Friday, July 31, 2009

Every 2 weeks

I had my 30 week appointment today. I scheduled it for as early as I could, and when I got there I was actually the only person there! So I only had to wait for about 15 minutes, and the whole visit took about a 1/2 hour. When I came out, the waiting room was completely packed, so I just missed the herd.
I gained 3 lbs since last time, so I am up 13 lbs altogether. The diabetes test was negative, and they were supposed to test for anemia last time too, but didn't. This is the second time that they forgot a blood test. So I had to have my blood taken again today. I swear, every single time I have gone, they have taken blood for something. I am pretty sure that I am anemic, since I have been extremely tired, like to the point that I feel like I am dreaming, and also because I was anemic both times before.
Norah came with me this time, and she was all excited to hear the heartbeat. She had a huge smile on her face when we heard it. She is excited to have a baby brother. She talks to him all the time, and hugs and kisses my tummy. She hugs my stomach every morning, and says, "good morning Nolan" It's so cute. I hope she is still this loving towards him once he's here, and crying all the time.

Anyway, now I go every 2 weeks. That should make these last 2 months go by faster.

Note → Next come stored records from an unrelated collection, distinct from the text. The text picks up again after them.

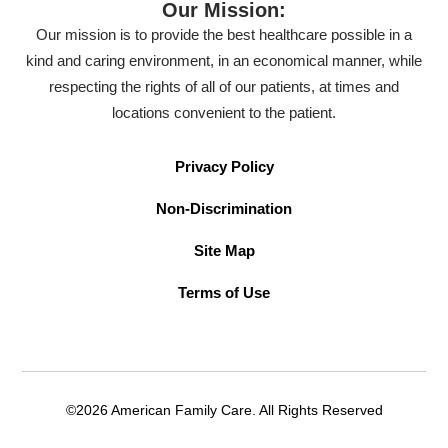
Our Mission:
Our mission is to provide the best healthcare possible in a
kind and caring environment, in an economical manner, while
respecting the rights of all of our patients, at times and
locations convenient to the patient.
Privacy Policy
Non-Discrimination
Site Map
Terms of Use
©2026 American Family Care. All Rights Reserved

This is from today. After taking this picture, I can really see how unflattering this shirt is...

Tuesday, July 21, 2009

Uncomfortable

Nolan has found a comfortable (for him) position in my uterus, and has not budged for about 2 weeks now. I think he is head down, but kind of diagonal, so his head is in the lower left part, and his feet are up under my ribs on the right side. I have tried to move him, but he just kicks harder. My ribs hurt!!!! Kick somewhere else dammit!! And it doesn't help that he is almost constantly moving, I just feel it all in the exact same spot. It is nice to know that I could have him in 9 weeks. My fingers are definitely crossed. I am trying to enjoy being pregnant, since this is definitely our last, but it's hard when I am already so uncomfortable.

And I need a margarita!! haha

Saturday, July 18, 2009

Swimming

Both of the kids can swim! On the exact same day, it just clicked with them, and they can both swim by themselves. Devin has been trying to teach them for about 6 months now, and I am still nervous, but they really can do it no problem. I need to charge the camera and take a video of them. Norah can already dive (Nic has inherited my fear of being upside down in the water, so he just jumps) and it's so cute. She'll say "this is called the Norah" and then do like a somersault into the water.

I can't believe how big they are. It seems like just yesterday they were tiny babies.

Sunday, July 12, 2009

Norah's first skateboarding injury


She learned the hard way that slides and skateboards don't mix.


And here is Nolan, 26 weeks. I can't believe I still have 3 months to get even bigger.

Monday, July 6, 2009

I can't do this.

I have given up on the homeschool thing. There is just no way possible for me to sit somewhere quiet in this house, uninterrupted long enough to get Nic to focus on anything other than trains. And because I am trying to play the teacher roll, Nic hates me. He doesn't want anything to do with me. Everyone else is nothing but fun, and I suck. This is not the relationship I envisioned having with my kids. So I found a plain old elementary school in a nice area that I am trying to enroll him in, but of course no one is there because of summer break. I think in time, I will get over this feeling of failure, and hopefully it will be replaced with happiness.
One good thing about this school is they have a speech therapist on site, which I have no other way of providing for him, since insurance won't cover it. He will definitely benefit from that. *fingers are crossed that he won't just pace in the back of the class all day*

And I will get a much needed break from him during the day. ha

In other news, Devin will be back in 4 days. I have been borderline losing my mind for the past few weeks, so he is coming home so I don't kill myself. :D

Friday, July 3, 2009

25 week appointment

My appointment was at 10 this morning, and being punctual as I am, I got there 10 till. I didn't actually see the doctor until 1, and when she came in the room she said "Sorry, there are so many people here today! I'm going as quick as I can." Which translates to, "Stand in the hallway outside of our office for 3 hours, because there is no where to even sit, as we booked at least twice as many people than we should have. Then we'll call you back and I won't even pretend to know who you are while I actually focus on your pregnancy for less than 3 minutes."

I hate my doctor. She introduced herself to me again today.